Sure.. but is Wayland to help us on these small devices, to be more appealing there? Taking in consideration that the GPU and FPU of these machines aren't that fast, so effects and other gizmo need to be used sparingly. My thought was not general, not on a super-workstation with 8 cores and twin GPUs and more videoram than the PI itself has.

These need to be looked at. Slowness has been a problem. I can remember using GNUstep on a 128mb Linux machine 10-12 years ago. I would like to get some benchmarks which are unbiased about our performance rather than hearsay and conjecture.
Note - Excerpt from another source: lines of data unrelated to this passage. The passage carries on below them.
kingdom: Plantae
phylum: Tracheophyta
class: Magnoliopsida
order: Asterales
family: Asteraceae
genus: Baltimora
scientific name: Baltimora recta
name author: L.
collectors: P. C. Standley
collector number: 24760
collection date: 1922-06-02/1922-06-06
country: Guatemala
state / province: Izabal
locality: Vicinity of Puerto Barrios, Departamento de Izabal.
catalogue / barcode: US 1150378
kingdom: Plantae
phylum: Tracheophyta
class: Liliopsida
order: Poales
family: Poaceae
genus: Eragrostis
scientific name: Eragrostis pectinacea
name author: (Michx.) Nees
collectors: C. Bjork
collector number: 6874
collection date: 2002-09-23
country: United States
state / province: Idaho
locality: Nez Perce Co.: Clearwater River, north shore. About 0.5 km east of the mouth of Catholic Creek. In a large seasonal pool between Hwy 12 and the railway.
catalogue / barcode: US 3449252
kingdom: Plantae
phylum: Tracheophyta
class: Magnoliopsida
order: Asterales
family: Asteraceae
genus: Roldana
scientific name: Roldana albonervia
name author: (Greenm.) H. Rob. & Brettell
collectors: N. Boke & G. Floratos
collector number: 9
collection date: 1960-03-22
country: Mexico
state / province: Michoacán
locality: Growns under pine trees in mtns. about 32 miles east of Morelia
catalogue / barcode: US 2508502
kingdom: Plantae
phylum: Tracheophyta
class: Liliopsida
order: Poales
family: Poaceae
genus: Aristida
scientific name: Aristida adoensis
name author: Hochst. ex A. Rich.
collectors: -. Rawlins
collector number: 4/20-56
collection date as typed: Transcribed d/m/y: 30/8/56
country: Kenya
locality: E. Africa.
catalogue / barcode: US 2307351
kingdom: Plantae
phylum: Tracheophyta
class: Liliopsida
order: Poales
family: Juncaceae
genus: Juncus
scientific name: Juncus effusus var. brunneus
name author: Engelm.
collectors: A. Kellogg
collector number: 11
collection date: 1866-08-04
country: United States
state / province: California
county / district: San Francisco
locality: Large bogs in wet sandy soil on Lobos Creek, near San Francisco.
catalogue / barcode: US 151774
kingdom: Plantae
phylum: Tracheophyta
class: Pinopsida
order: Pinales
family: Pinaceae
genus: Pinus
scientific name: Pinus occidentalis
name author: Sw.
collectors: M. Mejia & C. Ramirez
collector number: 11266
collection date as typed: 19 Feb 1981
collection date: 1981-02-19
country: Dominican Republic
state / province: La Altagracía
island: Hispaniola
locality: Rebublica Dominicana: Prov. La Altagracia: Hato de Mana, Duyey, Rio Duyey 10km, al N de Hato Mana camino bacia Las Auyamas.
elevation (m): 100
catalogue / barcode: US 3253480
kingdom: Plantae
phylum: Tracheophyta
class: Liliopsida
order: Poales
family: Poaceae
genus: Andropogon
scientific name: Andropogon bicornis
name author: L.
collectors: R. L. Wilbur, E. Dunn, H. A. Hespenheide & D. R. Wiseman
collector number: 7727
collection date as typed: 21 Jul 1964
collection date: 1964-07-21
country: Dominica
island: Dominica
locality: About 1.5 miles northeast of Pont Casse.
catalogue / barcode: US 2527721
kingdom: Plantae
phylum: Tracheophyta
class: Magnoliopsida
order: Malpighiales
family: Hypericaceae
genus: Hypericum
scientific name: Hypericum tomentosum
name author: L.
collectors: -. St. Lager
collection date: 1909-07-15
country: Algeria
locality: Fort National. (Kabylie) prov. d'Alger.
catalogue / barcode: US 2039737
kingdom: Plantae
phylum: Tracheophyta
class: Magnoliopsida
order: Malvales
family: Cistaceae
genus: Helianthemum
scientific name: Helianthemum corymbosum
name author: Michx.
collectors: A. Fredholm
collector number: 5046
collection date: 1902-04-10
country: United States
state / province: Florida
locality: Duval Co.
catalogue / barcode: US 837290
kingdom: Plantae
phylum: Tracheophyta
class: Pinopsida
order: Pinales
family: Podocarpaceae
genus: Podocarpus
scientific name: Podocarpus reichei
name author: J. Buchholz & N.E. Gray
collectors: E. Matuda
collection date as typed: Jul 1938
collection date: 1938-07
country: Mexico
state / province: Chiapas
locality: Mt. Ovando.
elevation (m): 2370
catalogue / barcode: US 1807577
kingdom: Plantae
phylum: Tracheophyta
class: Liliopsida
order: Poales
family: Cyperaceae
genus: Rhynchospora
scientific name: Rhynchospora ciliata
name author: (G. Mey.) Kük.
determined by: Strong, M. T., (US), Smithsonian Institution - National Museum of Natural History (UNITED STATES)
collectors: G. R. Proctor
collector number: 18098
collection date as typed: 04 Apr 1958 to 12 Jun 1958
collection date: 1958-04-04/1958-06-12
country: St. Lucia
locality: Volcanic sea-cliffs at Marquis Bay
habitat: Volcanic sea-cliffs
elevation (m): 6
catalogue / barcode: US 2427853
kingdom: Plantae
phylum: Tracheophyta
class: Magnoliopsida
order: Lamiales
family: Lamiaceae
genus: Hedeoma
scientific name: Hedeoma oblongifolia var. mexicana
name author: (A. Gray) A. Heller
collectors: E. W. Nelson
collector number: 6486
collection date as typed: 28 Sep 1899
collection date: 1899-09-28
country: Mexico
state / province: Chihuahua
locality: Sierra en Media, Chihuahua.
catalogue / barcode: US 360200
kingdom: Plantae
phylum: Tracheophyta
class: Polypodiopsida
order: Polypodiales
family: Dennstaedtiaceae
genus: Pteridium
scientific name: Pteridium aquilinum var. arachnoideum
I would also like us to focus on hardware on which GNUstep will be realistically deployed rather than taking the netbsd approach and worrying about making it work everywhere.

I think if would be interesting to have some sort of "gradual degradation" of features vs. speed. A bit like WIndows does with Aero depending on your hardware, but not applied only to graphics.
Of course, general optimiazions benefit everybody, no doubt.
I suppose though that people wanting to use GNUstep on their workstation or laptop to develop natively, would like all the features.

While the Raspberry has a decent CPU, its FPU and GPU are slow compared to it as sperhaps are other component. That is, if I take an older computer with x86 or ppc with comparable cpu, I see that it feels a lot snappier. Cairo, for example, is heavy on the FPU and generally, GNUstep is quite heavy on it. That's the reason why the letux400 with a 360Mhz effective clockspeed, but no FPU is very very slow with GNUstep, slower than a 100Mhz SPARC cpu! Other applications, which do not use cairo/art/gtk... can be reasonably fast.

In Dublin with Richard we found that memory usage is quite high, but found no obvious reason for it, not a particular dependency to disable.